À son retour à Sochaux pour la reprise, le coach Omar Daf lui dit cash : il fait partie intégrante du groupe et tout le monde aura sa chance, les meilleurs joueront. Il faut croire qu’il en fait partie puisqu’il sera titulaire dès le premier match de championnat et ne manquera que quatre rencontres sur vingt-huit, avant la coupure imposée par le Covid-19. Le vent tourne définitivement quand Daf lui confie le brassard de capitaine dès l’entame de cette nouvelle saison. Fort d'un nouveau nouveau contrat signé jusqu'en 2023, Gaëtan Weissbeck a 23 ans et les Jaune et Bleu ne peuvent déjà plus s’en passer. C’est simple il n’a manqué que 9 minutes des 12 premières journées de Ligue 2 et pointe à sept buts et deux passes décisives. La confiance est désormais palpable chez lui et le carrefour des possibles semble à nouveau sans limite.

« Pour échanger régulièrement avec lui, il a compris que ça pouvait s’arrêter du jour au lendemain et il ne va pas s’arrêter là », prophétise Cédric Deubel.

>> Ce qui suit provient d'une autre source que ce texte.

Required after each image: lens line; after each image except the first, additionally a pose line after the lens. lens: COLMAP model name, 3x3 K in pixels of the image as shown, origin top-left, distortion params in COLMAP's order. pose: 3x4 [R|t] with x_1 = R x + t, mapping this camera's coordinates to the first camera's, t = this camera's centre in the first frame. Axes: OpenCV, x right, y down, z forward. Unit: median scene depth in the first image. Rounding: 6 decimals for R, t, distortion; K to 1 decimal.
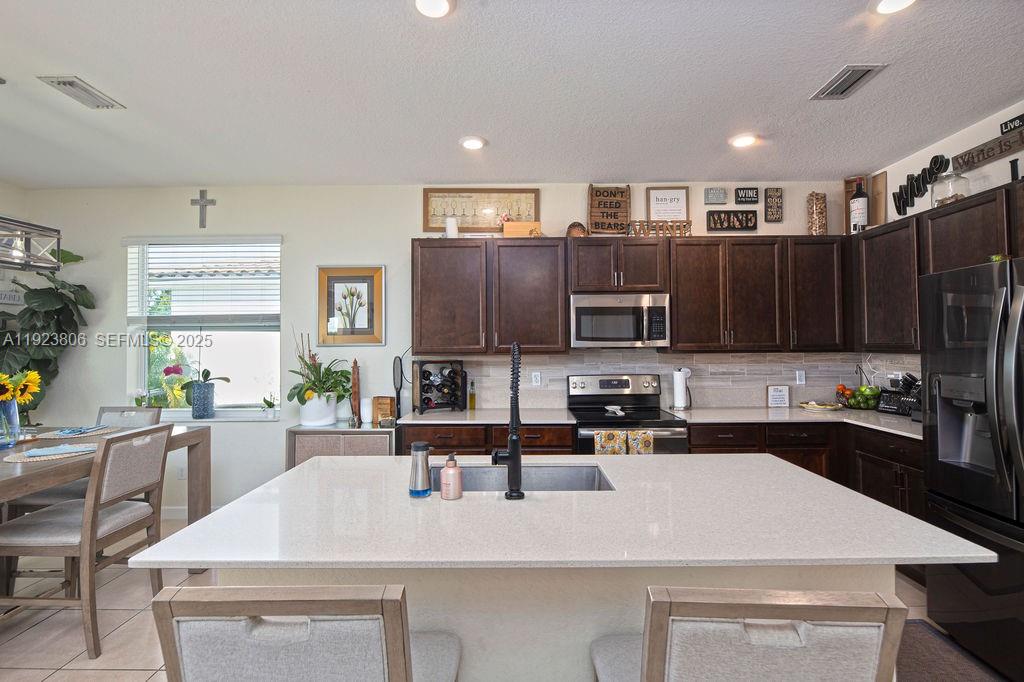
lens RADIAL K [[442.0, 0, 513.0], [0, 442.0, 334.6], [0, 0, 1]] dist [0.000321, -0.002538]
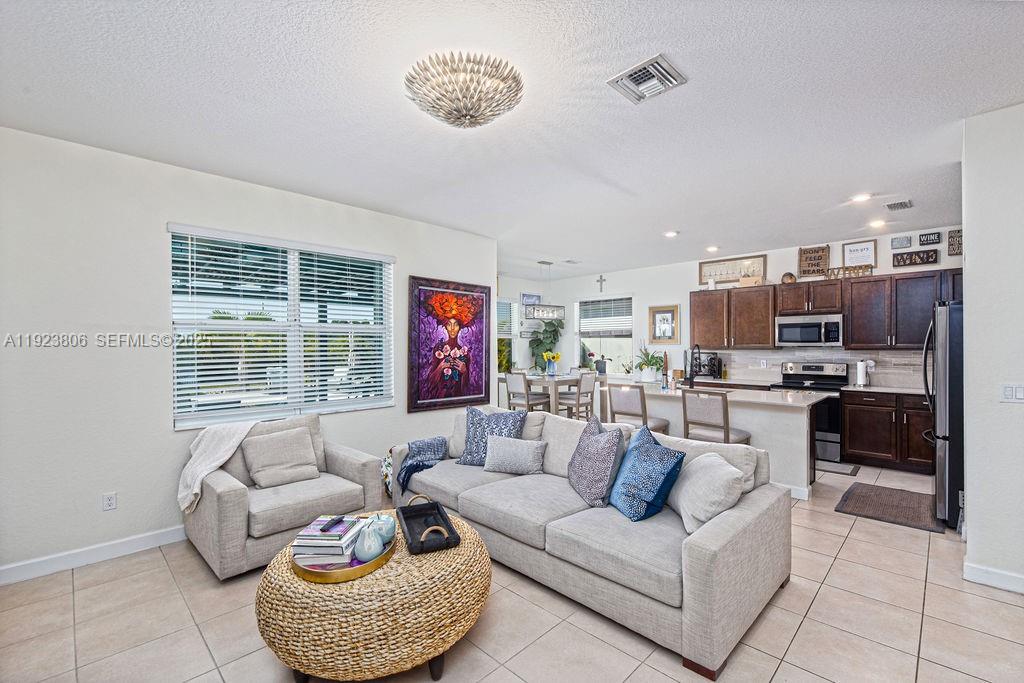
lens RADIAL K [[442.0, 0, 517.5], [0, 442.0, 344.0], [0, 0, 1]] dist [0.000321, -0.002538]
pose [[0.719636, 0.003518, -0.694343, 0.582990], [0.013855, 0.999715, 0.019426, -0.027227], [0.694213, -0.023600, 0.719382, -0.966450]]
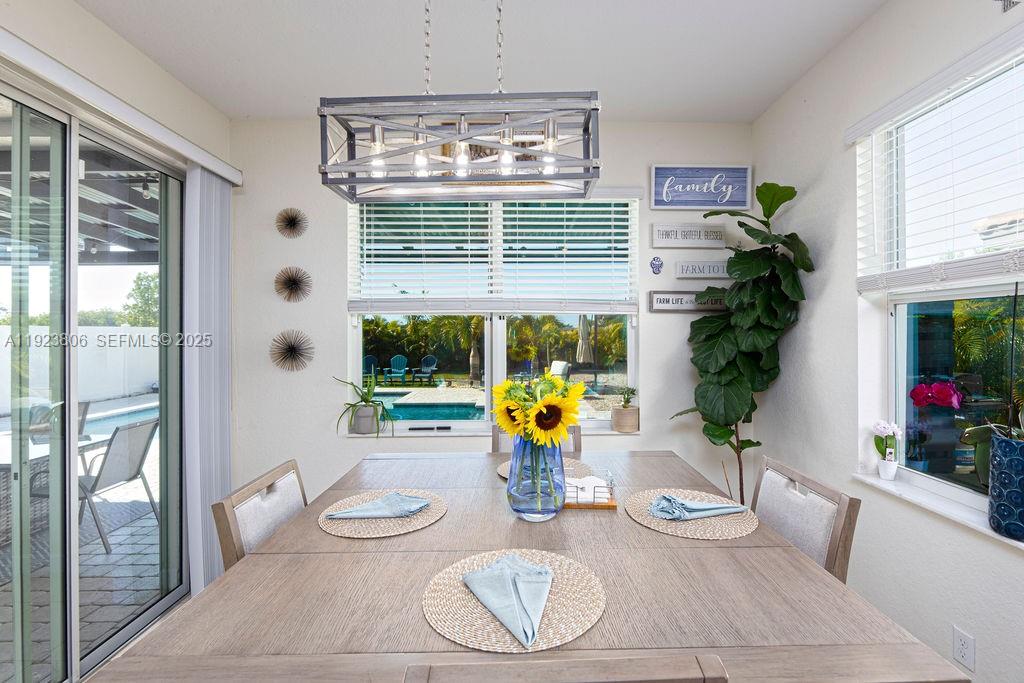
lens RADIAL K [[442.0, 0, 540.1], [0, 442.0, 328.5], [0, 0, 1]] dist [0.000321, -0.002538]
pose [[0.056252, -0.003847, -0.998409, -0.381291], [0.023711, 0.999716, -0.002516, 0.012614], [0.998135, -0.023531, 0.056327, 0.608701]]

D’un avis partagé par toutes les personnes interrogées à son sujet, l’étincelant Gaëtan Weissbeck d’aujourd’hui s’est bâti dans l’échec d’hier, dans sa capacité à le surmonter avec son entourage. Pour lui, c’était tout simplement sa destinée : « tout ce qu’il se passe ici, c’est le destin, ça devait se passer comme ça. Il fallait passer par ça, je n’avais pas le choix. C’est mon chemin qui est comme ça. »

C'est ce qu'on appelle inverser la tendance.